# Extracted data:
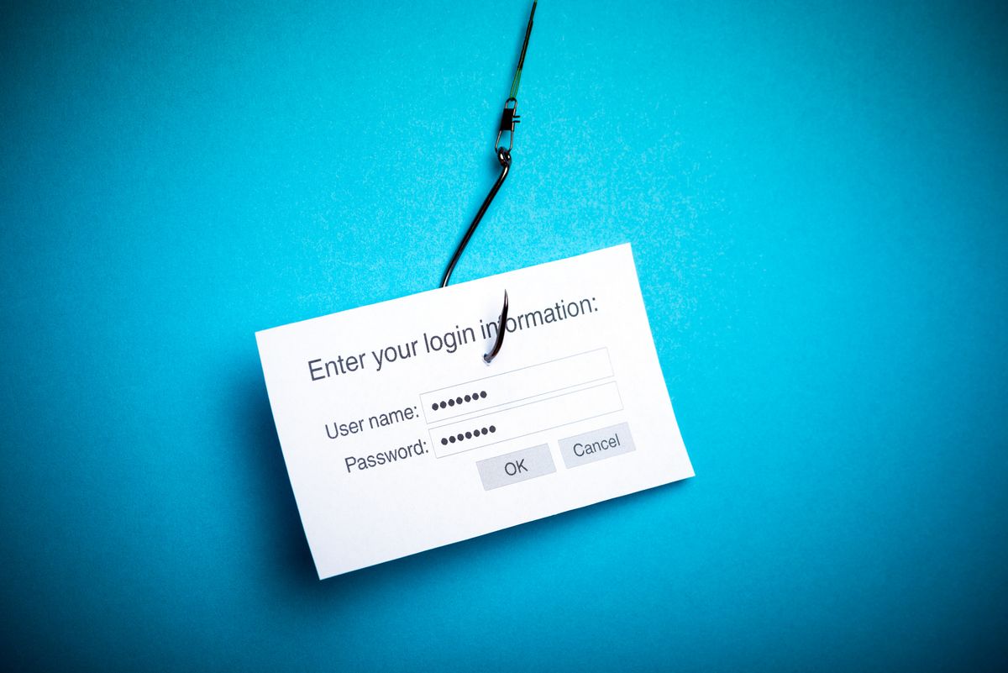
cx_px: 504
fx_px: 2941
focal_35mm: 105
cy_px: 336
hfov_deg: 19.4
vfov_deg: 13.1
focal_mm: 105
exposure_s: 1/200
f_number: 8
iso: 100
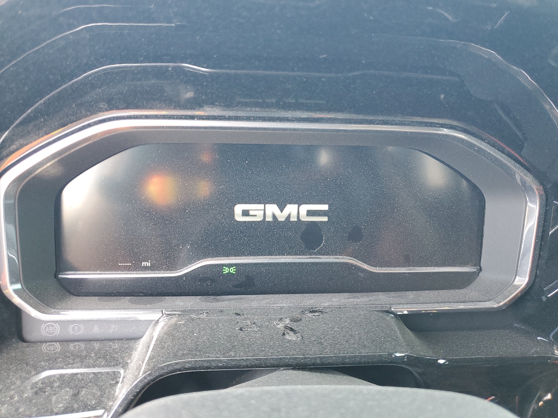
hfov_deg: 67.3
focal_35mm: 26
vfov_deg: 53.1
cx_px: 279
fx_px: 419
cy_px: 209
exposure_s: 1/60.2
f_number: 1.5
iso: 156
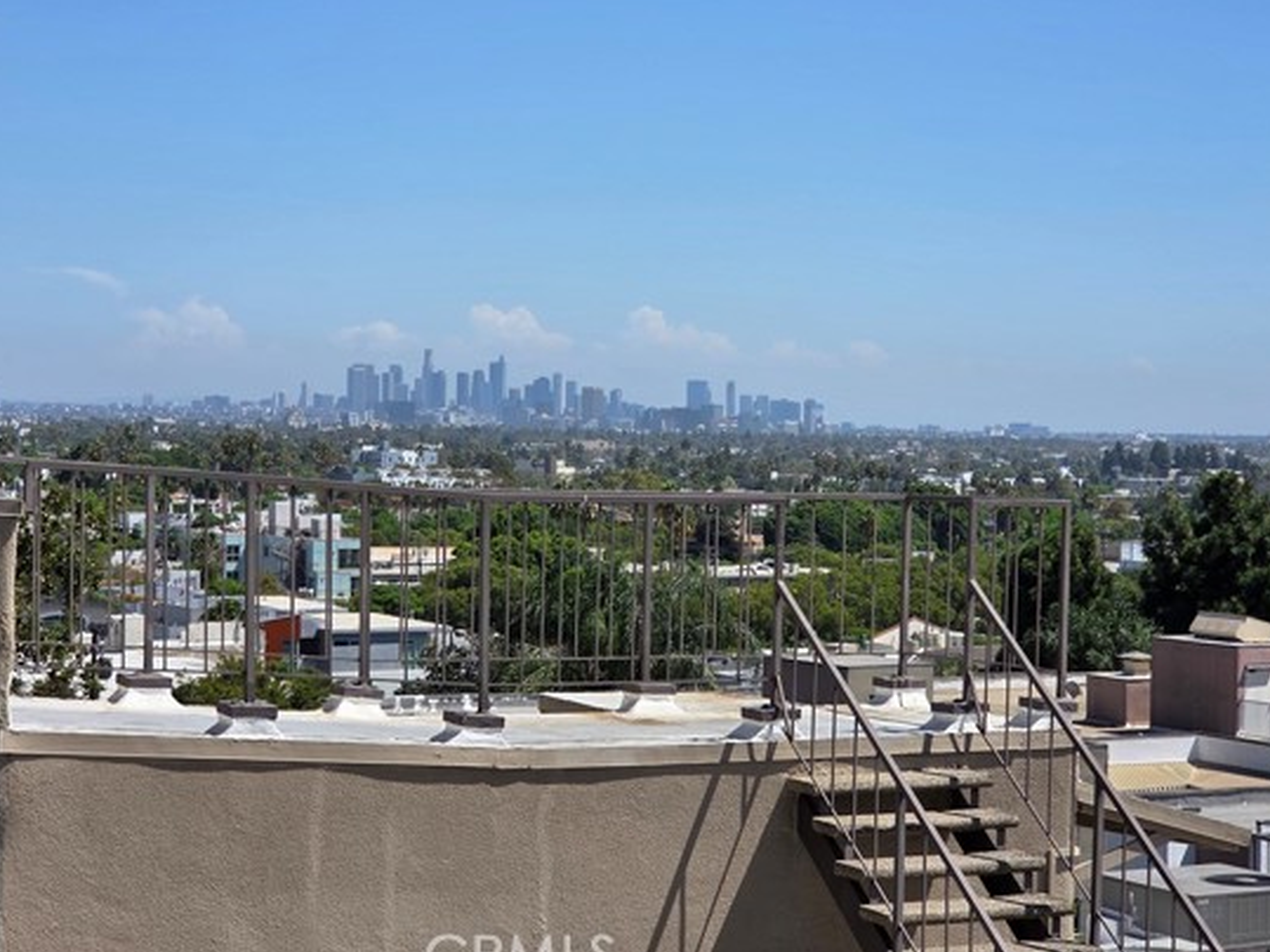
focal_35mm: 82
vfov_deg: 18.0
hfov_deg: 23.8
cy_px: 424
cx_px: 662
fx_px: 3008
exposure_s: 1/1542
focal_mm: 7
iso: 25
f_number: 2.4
* * *
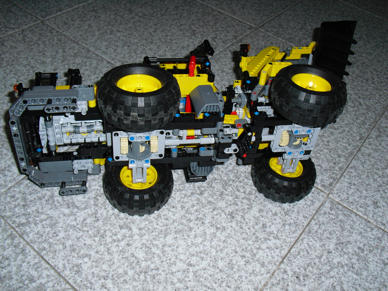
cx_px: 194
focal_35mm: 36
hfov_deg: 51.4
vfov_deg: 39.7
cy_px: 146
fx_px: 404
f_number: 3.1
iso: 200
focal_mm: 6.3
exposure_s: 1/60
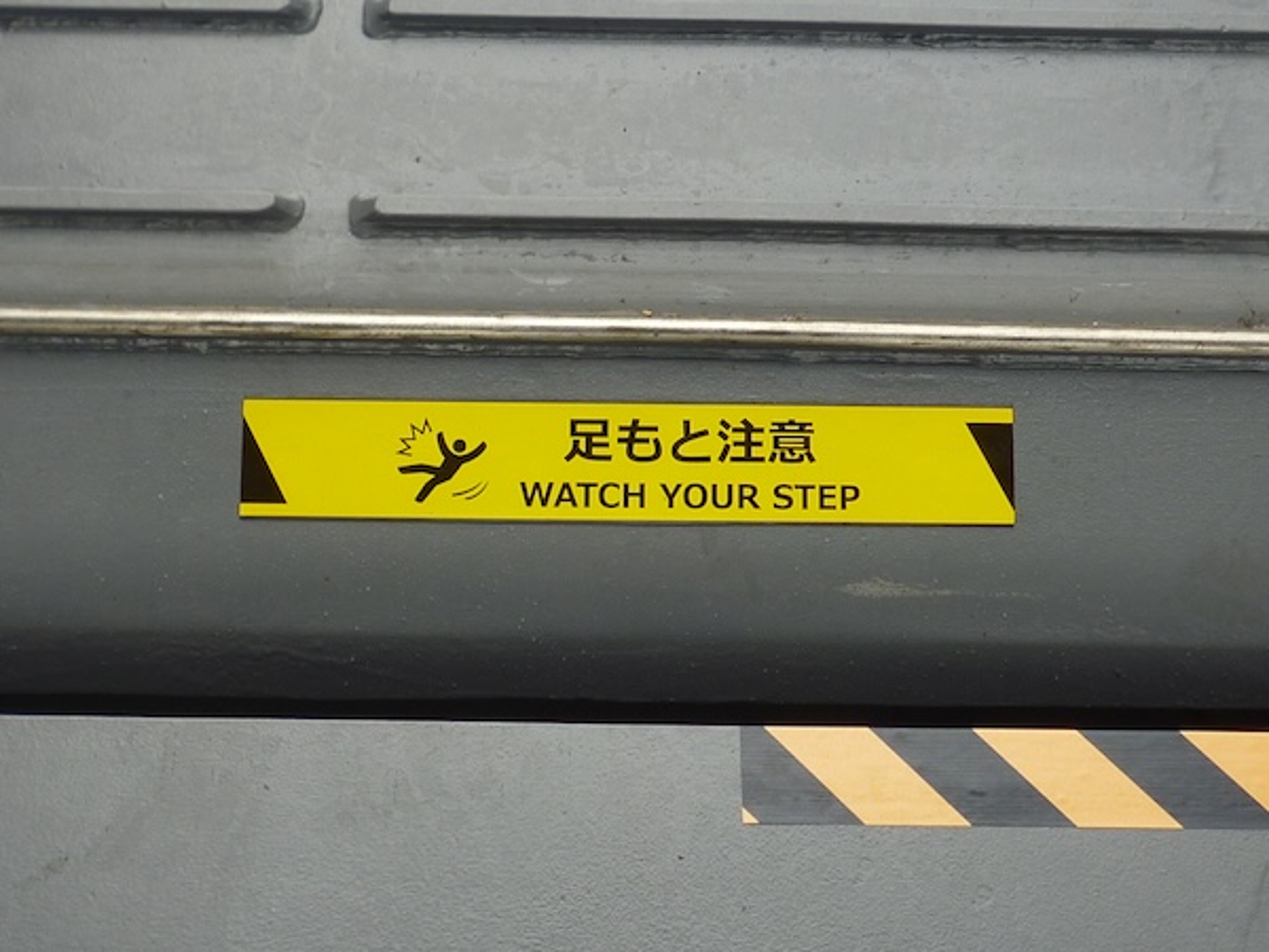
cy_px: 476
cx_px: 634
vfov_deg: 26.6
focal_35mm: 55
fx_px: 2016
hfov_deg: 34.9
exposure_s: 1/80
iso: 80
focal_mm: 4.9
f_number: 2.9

# Exercise requirements:
In the records above, find the line with "f_number: 8" and the line with "f_number: 2.4", then restate word for word only those two lines and all lines between, omitting pictures.

# Output of the task:
f_number: 8
iso: 100
hfov_deg: 67.3
focal_35mm: 26
vfov_deg: 53.1
cx_px: 279
fx_px: 419
cy_px: 209
exposure_s: 1/60.2
f_number: 1.5
iso: 156
focal_35mm: 82
vfov_deg: 18.0
hfov_deg: 23.8
cy_px: 424
cx_px: 662
fx_px: 3008
exposure_s: 1/1542
focal_mm: 7
iso: 25
f_number: 2.4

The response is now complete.